The Chinese Students and Scholars Association (CSSA) is organizing a Lunar New Year’s celebration gala on Feb. 18. 

One of CSSA’s members Yijin Wang, senior in mathematics, said Lunar New Year in China is all about family gathering and reunion.

“I come from a city in Henan, China, but my family moved to Beijing, so I don’t get to spend time with my grandmother except during major holidays,” Wang said. “One or two days before Lunar New Year’s Eve, my family in Beijing would drive to our hometown and start to prepare for New Year celebration.”

Wang was one of last year’s Lunar New Year gala hosts. She spent the New Year with her CSSA co-workers. This year she will have a homemade dinner with her friends.

“Back home, I would write festival couplets with my family and light up firecrackers, but I love spending holiday with my friends. We share the same experience and get along super well,” Wang said. 

Yen Nguyen is from Vietnam and currently pursuing a doctorate degree in chemistry. She said Lunar New Year is the biggest, most significant holiday in Vietnam.

“Usually we have a big ‘goodbye last year’ family gathering before the Lunar New Year. On the official New Year’s Eve, we would have a smaller, more intimate dinner to commemorate our ancestors,” Nguyen said. “On the first day of Lunar New Year, we have a relaxed timetable and would just go and visit friends and families.”   

Jin Yew Lim, junior in biological systems engineering, is from Malaysia. Lim said although Lunar New Year is not the biggest holiday in his country, people still celebrate it quite grandly.

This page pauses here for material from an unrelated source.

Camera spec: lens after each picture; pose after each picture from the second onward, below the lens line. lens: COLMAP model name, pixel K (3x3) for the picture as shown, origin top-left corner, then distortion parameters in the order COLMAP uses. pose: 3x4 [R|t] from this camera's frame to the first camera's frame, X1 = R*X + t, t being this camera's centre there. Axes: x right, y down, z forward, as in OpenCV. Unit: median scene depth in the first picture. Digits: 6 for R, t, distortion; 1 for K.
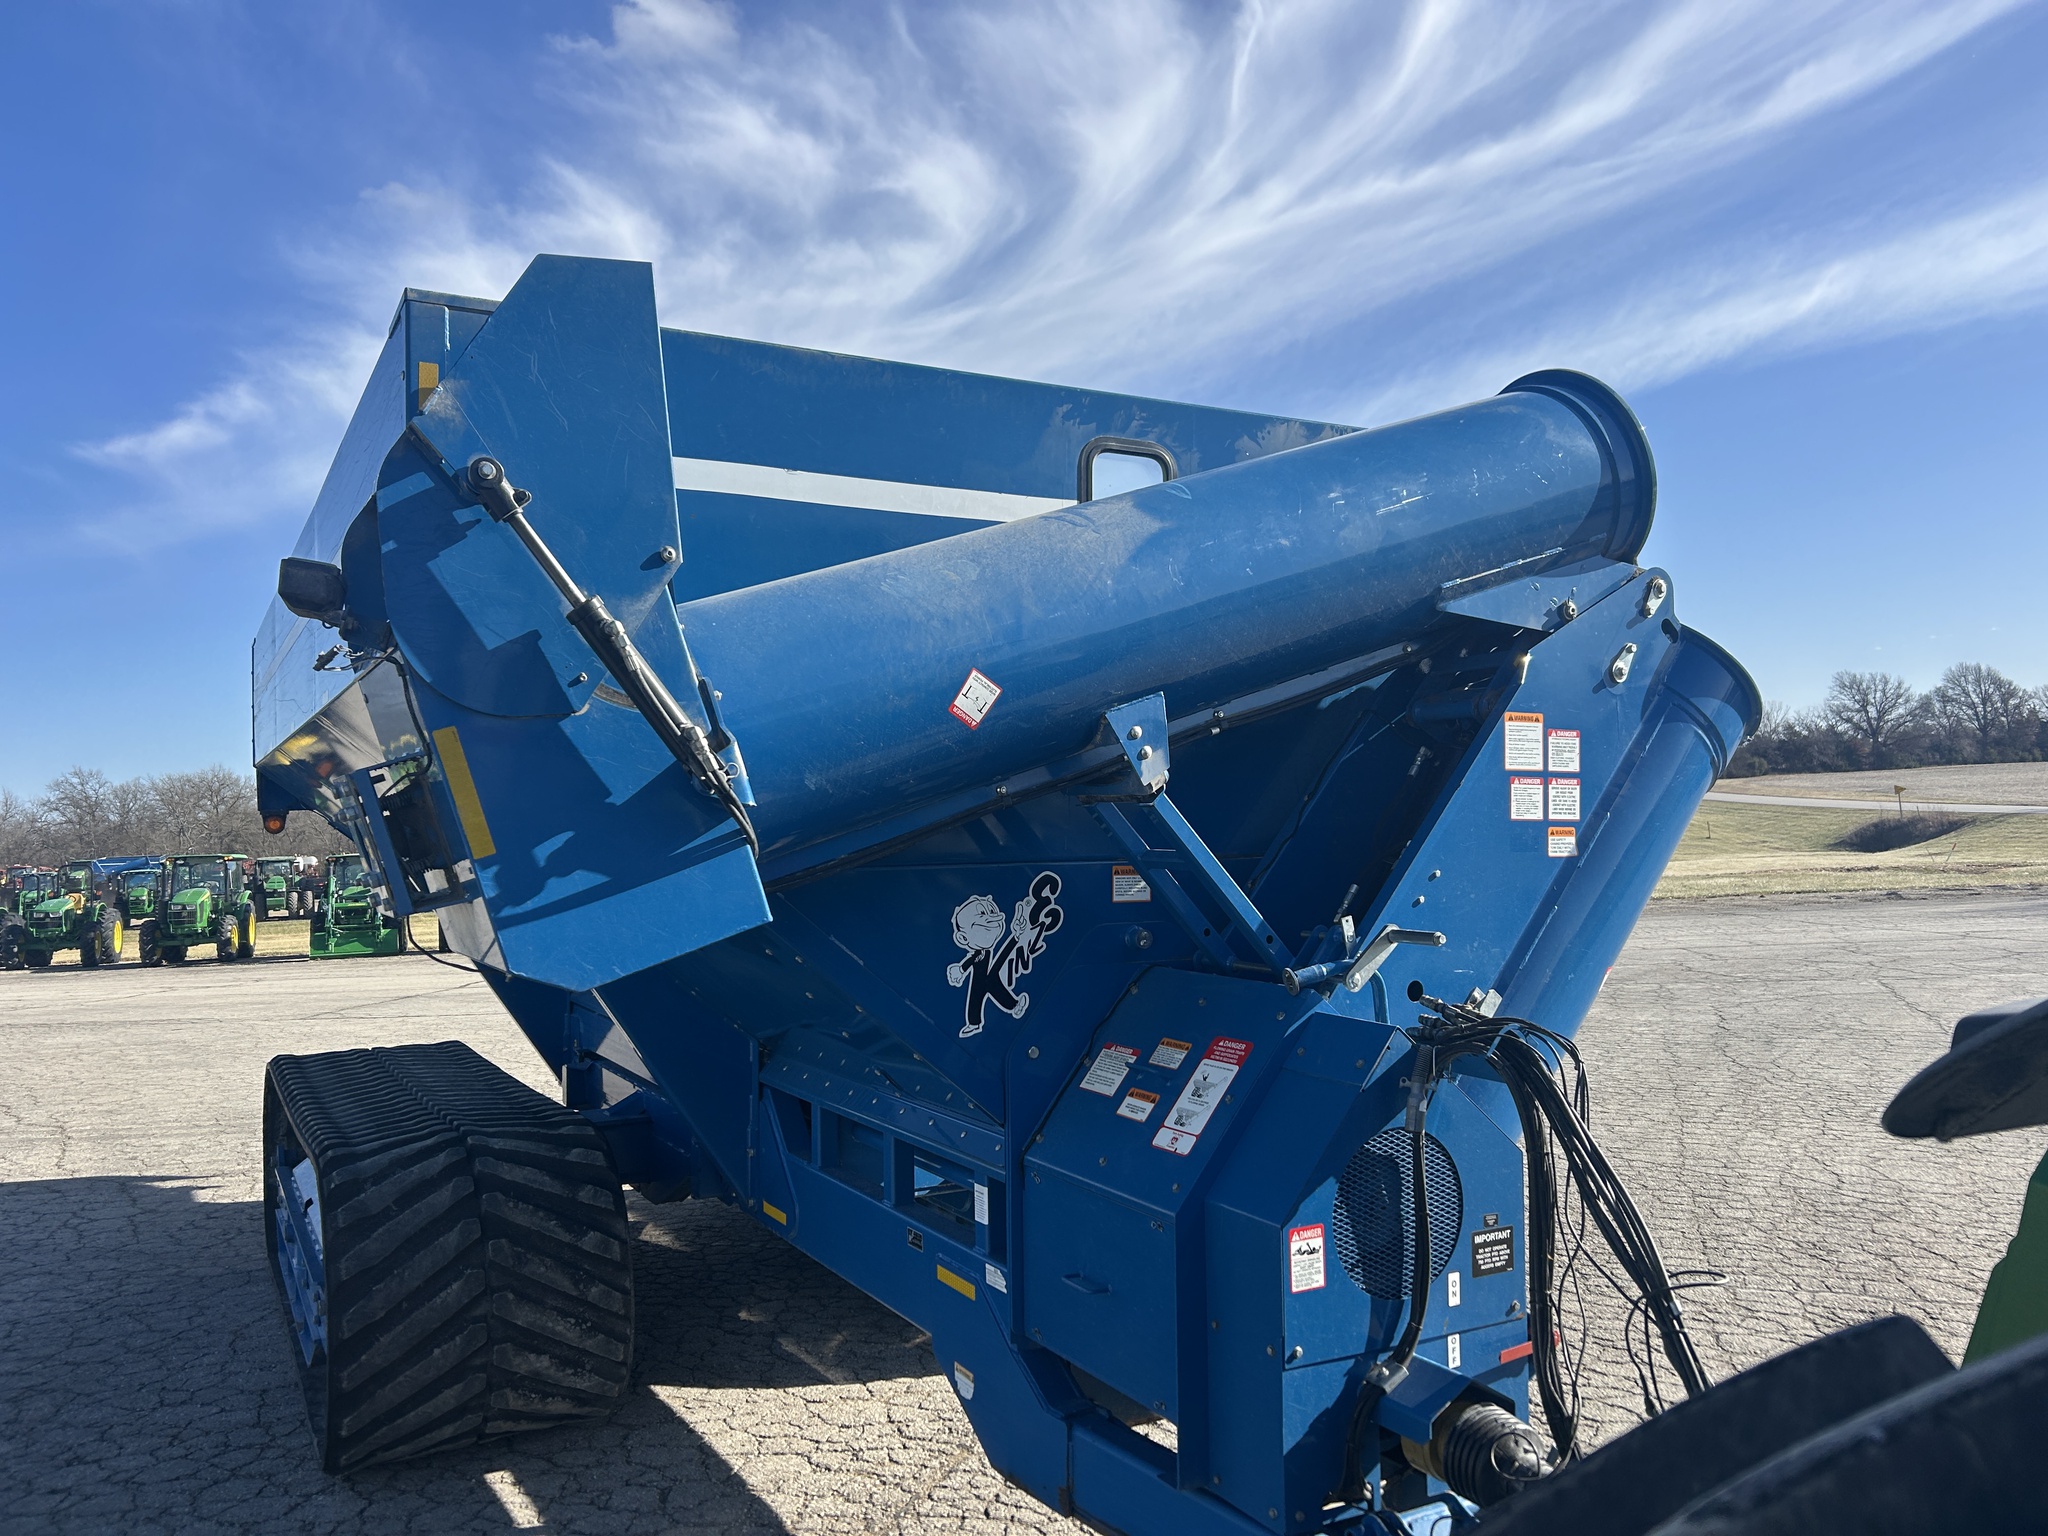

“A lot of people, especially Chinese descent will celebrate it pretty well. We’ll have the same traditions like as how Chinese do. We will have reunion dinner, and around midnight, there will be firework.” Lim said. “In Iowa State, I usually celebrate Lunar New Year with my Malaysian friends. We would do potluck, which means every person brings one dish to the party and share with everyone.”